Esa noche sueñas con pájaros, con desolación, con innombrables traiciones. Durante unos días descuidarás tus asuntos, violarás tus horarios, beberás. Sin excesiva lógica, que las protagonistas de los afligidos monólogos de Oriol se encarnen en tu claustro, y en tu presencia, y juntas, te aboca a esta conclusión: algo se requiere de ti. No actuar, desentenderse, es tanto como una omisión de socorro. Te dices que eso no sucederá, aunque sólo sea porque se lo debes a él, aunque sólo sea... por la imposibilidad de dejar de visitar el lugar al que ellas también suelen ir, trastornando la barahúnda de los pájaros. En el fondo ya no es el claustro lo que te convoca —¿No llevas más de una semana sin acudir?—, sino Irma. Tus ideas se mueven en círculos concéntricos y en sentidos contrarios y, en tu mente, la fidelidad hacia Oriol nunca se cruza con las recurrentes imágenes que, muy a tu pesar, te unen al cuerpo de la mujer cuyas miradas detienen el tiempo. ¿Todavía no admites que has perdido la voluntad?

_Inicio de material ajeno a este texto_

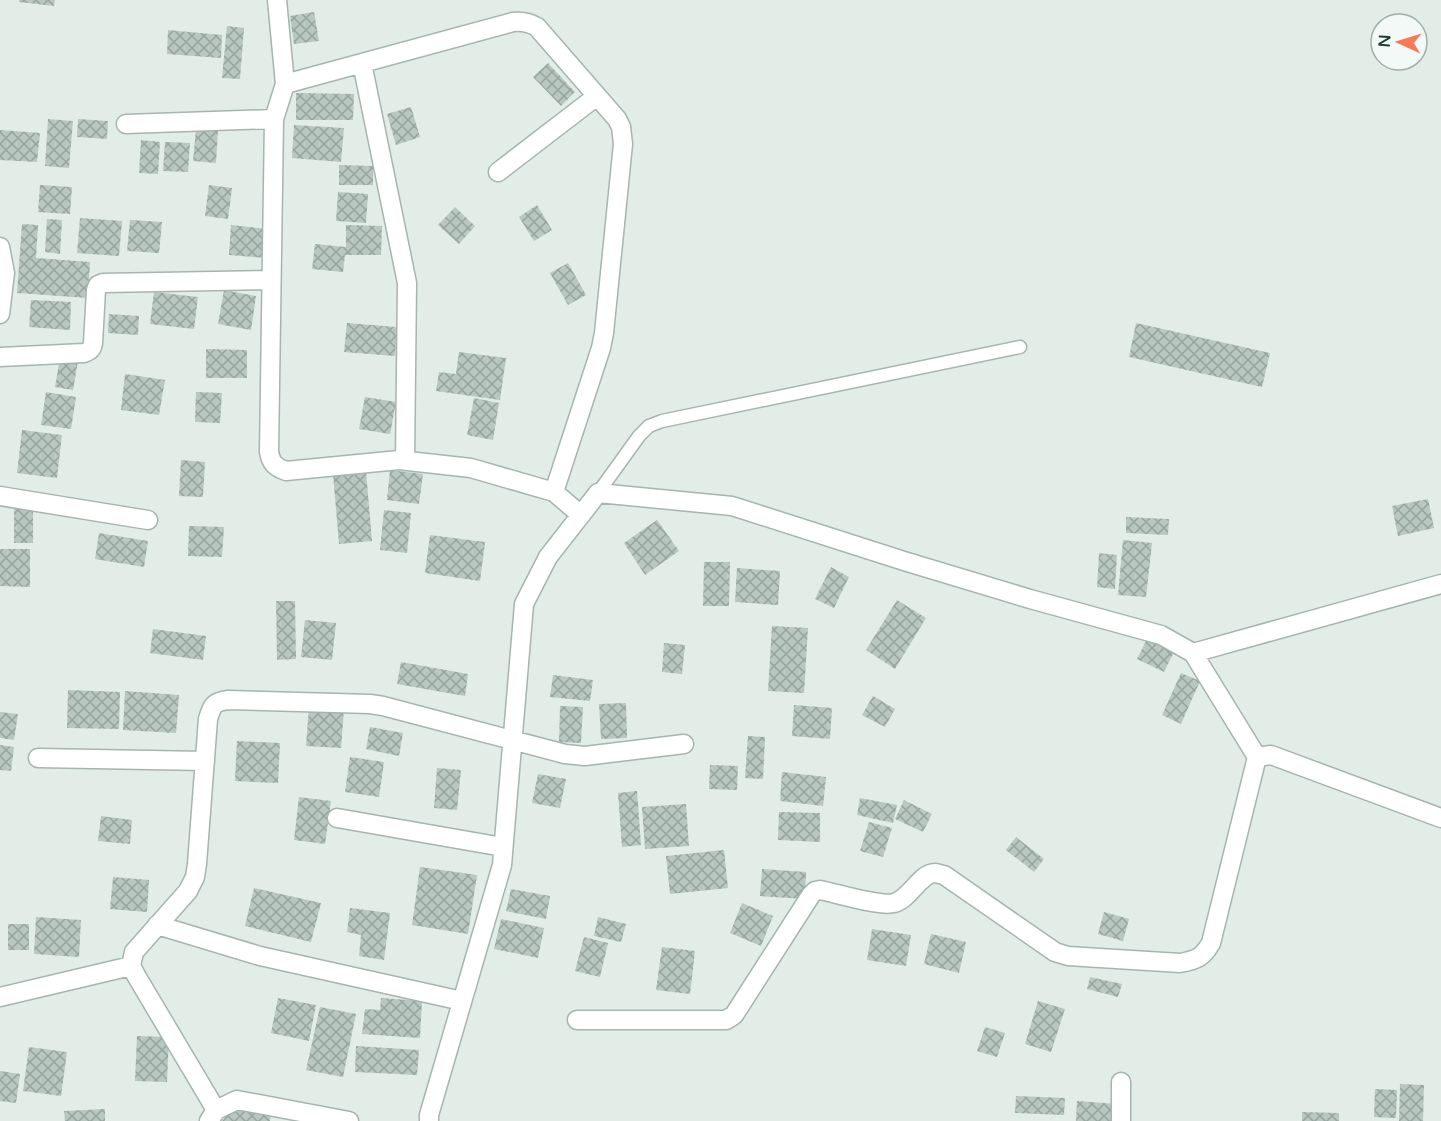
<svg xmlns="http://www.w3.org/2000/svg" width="1441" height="1121" font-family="'Varela Round',sans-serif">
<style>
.building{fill:url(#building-cross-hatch)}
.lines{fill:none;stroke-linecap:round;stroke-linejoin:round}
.service-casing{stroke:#a5b5af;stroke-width:15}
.minor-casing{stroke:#a5b5af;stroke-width:21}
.service{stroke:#fff;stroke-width:12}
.minor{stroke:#fff;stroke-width:18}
</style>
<defs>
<pattern id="building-cross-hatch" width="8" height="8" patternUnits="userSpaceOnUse" patternTransform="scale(1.5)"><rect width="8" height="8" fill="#b8c8c1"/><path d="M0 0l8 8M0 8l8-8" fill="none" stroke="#95a49e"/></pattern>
</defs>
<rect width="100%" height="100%" fill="#e2ede8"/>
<!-- building -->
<path class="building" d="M19,0H55L54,6L19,2Z
M314,12L319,41L294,44L290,16Z
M227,26L244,28L240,79L222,78Z
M168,30L222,35L221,58L167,54Z
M548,63L575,92L561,106L533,77Z
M296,93L354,94L353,120H296Z
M411,107L420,137L396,145L387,114Z
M48,119L73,121L69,168L45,166Z
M78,119L108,121L107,139L77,137Z
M294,125L344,128L341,162L292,158Z
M196,129L218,130L216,163L193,161Z
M0,130L40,133L37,162L0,160Z
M141,140L160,142L158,174L139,173Z
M165,142L190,143L188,172L163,171Z
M339,165L373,166V185H339Z
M40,185L72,187L70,214L38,212Z
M209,185L232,188L228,219L205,216Z
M338,192L368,194L366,223L336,221Z
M537,205L552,230L534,241L519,217Z
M455,207L475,226L459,244L438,225Z
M80,218L122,221L119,256L77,253Z
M47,219L62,220L60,254L45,252Z
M130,220L162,222L159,253L127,251Z
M22,224L38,225L36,258L90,262L88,298L17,293Z
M231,225L268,229L265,258L229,255Z
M346,225L382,226L381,255H345L343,272L312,269L315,244L346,247Z
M568,263L586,295L568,305L550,273Z
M224,290L256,296L251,330L218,324Z
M154,292L198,297L194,329L150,324Z
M31,300L71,302L70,330L29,327Z
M109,314L139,316L138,335L108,333Z
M347,323L397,327L395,356L344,352Z
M1136,323L1270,353L1262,387L1129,357Z
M206,349L247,350V378H206Z
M459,352L506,358L500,400L436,391L439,372L456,374Z
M60,358L78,361L73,390L55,387Z
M125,374L165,380L159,415L121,410Z
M46,392L76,397L71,429L41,425Z
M196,392L222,393L220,423L195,422Z
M365,397L396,402L390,434L359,429Z
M474,398L499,403L493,440L467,435Z
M22,430L62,435L57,478L17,473Z
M181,460L205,462L203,497L179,496Z
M390,470L423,474L419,504L387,500Z
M366,471L372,541L339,544L333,474Z
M1428,499L1434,528L1398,536L1392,506Z
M14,508H33V543H14Z
M384,510L411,513L407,553L380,550Z
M1126,517L1169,519L1168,535L1126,533Z
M657,520L679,551L645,575L624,543Z
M189,526L224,527L222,557L188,556Z
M99,533L148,541L144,567L95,559Z
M430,535L485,542L480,581L425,573Z
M1123,540L1152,543L1146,597L1118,595Z
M0,549H30V587L0,586Z
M1099,553L1117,555L1115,589L1097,587Z
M704,562H730L729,606H703Z
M831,567L849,577L834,608L815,599Z
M737,568L780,571L778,605L735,602Z
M897,600L926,618L895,669L866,650Z
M276,601H295L296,659L277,660Z
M305,620L336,623L332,660L301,657Z
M772,626L808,628L804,693L768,691Z
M153,629L206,636L203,660L150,653Z
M1148,637L1175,650L1164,672L1137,659Z
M664,643L685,645L682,674L662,672Z
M401,662L468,674L465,696L397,684Z
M1181,673L1200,681L1181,724L1162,715Z
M553,675L593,680L590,701L550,697Z
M68,690L120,692L119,729L67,728Z
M125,691L179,695L176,733L123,730Z
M873,696L895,709L885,727L862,715Z
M626,703L627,738L601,739L599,704Z
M794,705L832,708L830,739L792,736Z
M560,706L583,707L581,743L559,742Z
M309,707L344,710L341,748L306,746Z
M0,712L18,714L14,740L0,738Z
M370,727L403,733L399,756L366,749Z
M748,736L765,737L763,779L745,778Z
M237,741L280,743L278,783L235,781Z
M0,745L14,747L11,771L0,770Z
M350,757L384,762L379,797L345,792Z
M710,765L738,766L737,790L709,789Z
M437,768L461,770L457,810L434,808Z
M782,772L826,777L823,806L780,801Z
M538,774L566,779L560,808L532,803Z
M637,791L641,845L622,847L618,793Z
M299,797L331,801L325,844L294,840Z
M860,798L897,805L893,823L857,815Z
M904,800L932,814L923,832L895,819Z
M686,804L689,846L645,849L642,807Z
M779,812L820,813V842L778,840Z
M101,816L132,820L130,844L98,841Z
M869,822L892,828L883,857L860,851Z
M1016,837L1044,859L1034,872L1006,850Z
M724,850L728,888L670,894L666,856Z
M420,867L477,875L468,934L412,925Z
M762,869L806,872L805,899L760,896Z
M113,877L149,880L147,912L110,909Z
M254,888L321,903L311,942L245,926Z
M511,889L550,896L546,919L506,911Z
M742,903L773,916L761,946L730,933Z
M350,908L390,913L384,960L359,956L361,935L347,932Z
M1104,912L1129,919L1123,941L1098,934Z
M36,917L81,920L79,957L34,954Z
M598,917L626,924L621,942L594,936Z
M501,919L544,928L538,958L494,949Z
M8,924H29V950H8Z
M872,929L911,935L906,966L867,960Z
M931,934L966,942L959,973L924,964Z
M584,937L608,943L600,977L575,971Z
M662,947L695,951L690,994L656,990Z
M1090,977L1122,984L1118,997L1087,989Z
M278,998L316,1005L309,1041L271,1033Z
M381,998L422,1001L420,1038L362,1034L365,1009L380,1010Z
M1038,1001L1065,1009L1051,1052L1025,1044Z
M320,1007L356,1014L343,1077L306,1070Z
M985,1027L1005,1033L997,1057L977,1051Z
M137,1036L169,1037L167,1082L135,1081Z
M356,1046L419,1050L417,1075L355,1072Z
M29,1047L67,1052L61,1096L23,1091Z
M0,1071L20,1074L16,1103L0,1101Z
M1400,1084L1424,1085L1423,1121H1399Z
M1375,1089L1397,1090L1396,1118L1374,1117Z
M1016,1096L1065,1098L1064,1115L1015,1113Z
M1077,1101L1117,1104L1116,1121H1076Z
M234,1106L271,1110L270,1121H222Z
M105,1109V1121H65L64,1111Z
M1302,1112L1339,1113V1121H1302Z"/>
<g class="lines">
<!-- service casing -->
<g class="service-casing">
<path id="service" d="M598,493L639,436L649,426L662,421L1020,347"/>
</g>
<!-- minor casing -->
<g class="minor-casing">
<path id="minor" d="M277,0L285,84L274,119L269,452C271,463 275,467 286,471L399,460L471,468L554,492L581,515
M362,63L407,283L405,460
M285,84L513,22C522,21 529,22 537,27L617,119L621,127L623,144L604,333L601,348L554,492
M126,124L274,119
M498,172L597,96
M0,247L5,273L0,314
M0,357L84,353C90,351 92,349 93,343L96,290L98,285L103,283L271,280
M0,496L148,520
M1193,653L1441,584
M38,758L205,761
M337,818L503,847
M157,925L260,956L462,1001
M0,997L131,966
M577,1020H726L734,1015L811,895L815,891L820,890C835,893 881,907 894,903C910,899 920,873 935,873C936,873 943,875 944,875L1055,952L1068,956L1180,963C1197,960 1203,957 1211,943L1257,757
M216,1110L137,977L131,966L134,952L188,891L195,877L197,864L208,719C212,706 213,702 228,700L370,704L383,706L565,754L585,756L684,744
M209,1121L216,1110L237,1100L349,1121
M429,1121V1115L502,865L524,604L548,557L598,493L732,506L904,561L1030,599L1161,635L1193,653L1257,757L1271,755L1441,818
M1121,1121V1082"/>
</g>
<!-- service -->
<use href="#service" class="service"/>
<!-- minor -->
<use href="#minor" class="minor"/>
</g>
<!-- north arrow -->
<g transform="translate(1399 42) rotate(274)"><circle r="28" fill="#f3f9f6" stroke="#9fafa9" stroke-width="1.5"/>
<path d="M0-4.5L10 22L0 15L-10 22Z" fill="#f67958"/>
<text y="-9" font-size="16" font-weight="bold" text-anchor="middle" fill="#223f36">N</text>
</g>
</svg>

Lo más alarmante que oíste en La Vaquería hacía referencia a “castigar” a Oriol, y el diálogo en que se pronunciaba esa palabra se nutría de frases de momento sin sentido para ti. Pero hubo algo menos inteligible aun; sentencias que, a pesar del tono casual en que fueron pronunciadas, se te antojaron emitidas en una lengua muerta. Por otro lado, quisiste memorizar lugares, fechas, hábitos, en previsión de futuros seguimientos. Si necesitabas encontrar a Irma, dejando aparte el recurso al claustro, donde tarde o temprano reaparecería, por lo pronto contabas con un dato: la novia de Oriol había quedado con alguien, la noche de Reyes, para cenar en el Agut.

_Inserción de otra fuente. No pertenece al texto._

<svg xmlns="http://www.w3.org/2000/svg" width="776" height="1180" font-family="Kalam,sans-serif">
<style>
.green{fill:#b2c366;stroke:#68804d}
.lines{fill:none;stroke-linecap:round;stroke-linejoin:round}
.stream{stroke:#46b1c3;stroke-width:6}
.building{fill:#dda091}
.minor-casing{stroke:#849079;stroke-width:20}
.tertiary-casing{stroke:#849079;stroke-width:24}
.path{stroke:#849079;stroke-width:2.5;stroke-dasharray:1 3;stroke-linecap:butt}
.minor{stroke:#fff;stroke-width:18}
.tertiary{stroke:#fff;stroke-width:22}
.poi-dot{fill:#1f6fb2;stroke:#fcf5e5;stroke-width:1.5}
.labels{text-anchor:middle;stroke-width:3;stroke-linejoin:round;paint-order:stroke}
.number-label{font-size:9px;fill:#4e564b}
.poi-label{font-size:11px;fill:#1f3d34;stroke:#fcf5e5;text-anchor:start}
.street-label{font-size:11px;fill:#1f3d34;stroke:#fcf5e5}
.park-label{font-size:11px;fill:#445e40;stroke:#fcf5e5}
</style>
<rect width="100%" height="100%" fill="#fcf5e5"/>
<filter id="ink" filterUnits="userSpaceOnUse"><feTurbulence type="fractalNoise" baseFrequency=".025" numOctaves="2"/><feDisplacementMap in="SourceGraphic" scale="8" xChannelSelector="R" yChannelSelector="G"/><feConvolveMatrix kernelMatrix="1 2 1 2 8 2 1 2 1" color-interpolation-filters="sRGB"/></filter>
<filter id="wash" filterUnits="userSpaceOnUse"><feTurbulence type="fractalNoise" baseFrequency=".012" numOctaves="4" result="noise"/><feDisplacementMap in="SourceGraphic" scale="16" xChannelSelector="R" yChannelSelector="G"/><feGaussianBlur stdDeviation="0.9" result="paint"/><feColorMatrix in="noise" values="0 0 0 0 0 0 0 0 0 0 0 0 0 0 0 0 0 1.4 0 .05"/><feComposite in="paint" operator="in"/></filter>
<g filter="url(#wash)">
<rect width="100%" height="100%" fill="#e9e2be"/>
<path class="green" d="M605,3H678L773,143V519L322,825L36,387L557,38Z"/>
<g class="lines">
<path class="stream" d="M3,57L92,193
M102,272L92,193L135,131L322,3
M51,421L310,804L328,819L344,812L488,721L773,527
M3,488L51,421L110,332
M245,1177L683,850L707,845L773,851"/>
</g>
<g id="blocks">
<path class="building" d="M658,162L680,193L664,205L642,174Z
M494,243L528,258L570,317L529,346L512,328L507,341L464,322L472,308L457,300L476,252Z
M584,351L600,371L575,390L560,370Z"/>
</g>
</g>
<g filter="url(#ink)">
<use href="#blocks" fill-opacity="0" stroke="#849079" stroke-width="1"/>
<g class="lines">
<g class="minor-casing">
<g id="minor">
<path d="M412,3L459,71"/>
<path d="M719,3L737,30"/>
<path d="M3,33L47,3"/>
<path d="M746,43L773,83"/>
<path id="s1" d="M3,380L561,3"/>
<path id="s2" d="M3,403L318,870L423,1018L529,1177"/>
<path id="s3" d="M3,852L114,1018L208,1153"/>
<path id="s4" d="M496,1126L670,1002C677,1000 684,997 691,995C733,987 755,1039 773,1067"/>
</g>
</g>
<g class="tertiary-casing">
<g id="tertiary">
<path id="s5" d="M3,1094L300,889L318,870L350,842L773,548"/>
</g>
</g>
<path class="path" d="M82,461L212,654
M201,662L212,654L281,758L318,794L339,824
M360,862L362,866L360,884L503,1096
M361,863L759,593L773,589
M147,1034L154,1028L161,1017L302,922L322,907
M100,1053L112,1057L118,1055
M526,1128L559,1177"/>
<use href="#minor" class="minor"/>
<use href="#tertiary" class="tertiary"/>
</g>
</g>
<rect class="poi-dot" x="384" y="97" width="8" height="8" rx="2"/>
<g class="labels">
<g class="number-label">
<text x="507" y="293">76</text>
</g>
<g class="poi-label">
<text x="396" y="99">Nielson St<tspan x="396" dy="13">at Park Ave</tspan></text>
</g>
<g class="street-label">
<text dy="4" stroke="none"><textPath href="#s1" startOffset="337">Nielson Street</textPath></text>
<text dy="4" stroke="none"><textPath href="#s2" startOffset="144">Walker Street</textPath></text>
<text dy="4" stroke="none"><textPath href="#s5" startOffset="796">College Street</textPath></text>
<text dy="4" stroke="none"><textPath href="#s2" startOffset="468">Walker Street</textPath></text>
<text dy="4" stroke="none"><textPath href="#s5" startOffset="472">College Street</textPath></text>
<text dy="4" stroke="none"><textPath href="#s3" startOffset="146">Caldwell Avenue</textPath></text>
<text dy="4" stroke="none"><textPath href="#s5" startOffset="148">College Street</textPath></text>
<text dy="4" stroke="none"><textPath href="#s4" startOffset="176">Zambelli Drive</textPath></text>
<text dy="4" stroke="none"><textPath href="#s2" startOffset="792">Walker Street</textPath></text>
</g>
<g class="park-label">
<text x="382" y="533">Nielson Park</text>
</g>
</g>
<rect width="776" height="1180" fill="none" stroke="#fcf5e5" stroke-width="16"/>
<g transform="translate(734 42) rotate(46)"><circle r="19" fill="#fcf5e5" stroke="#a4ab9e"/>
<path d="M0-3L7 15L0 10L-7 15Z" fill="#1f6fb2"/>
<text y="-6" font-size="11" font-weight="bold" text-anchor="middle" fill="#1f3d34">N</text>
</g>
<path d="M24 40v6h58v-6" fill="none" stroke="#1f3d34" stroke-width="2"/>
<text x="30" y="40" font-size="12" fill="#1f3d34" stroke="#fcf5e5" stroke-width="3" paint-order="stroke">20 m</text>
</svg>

Cinco de enero. Estás en el restaurante de la calle Avinyó con Beth. Ni rastro de Irma. Empiezas a temer que el encuentro casual no tendrá lugar. Vas retrasando el momento de pedir la cena. Otro par de finos bien fríos, por favor. A Beth no se le escapa el detalle, ni la insistencia con que consultas el reloj, ni tu girarte sin disimulo hacia la puerta. Sonríe. ¿Sugiere que sabe lo que esperas de ella, que se aviene? Mientras habláis de sus proyectos y, sobre todo, de cómo se ha convertido en una actriz de renombre mientras tú estabas fuera, una comunión antigua se restablece. Quizá el acto de estar utilizándola, tan simple, tan íntimo, haya demolido el dique de cuatro años de ausencia para que vuestros fluidos se reconozcan.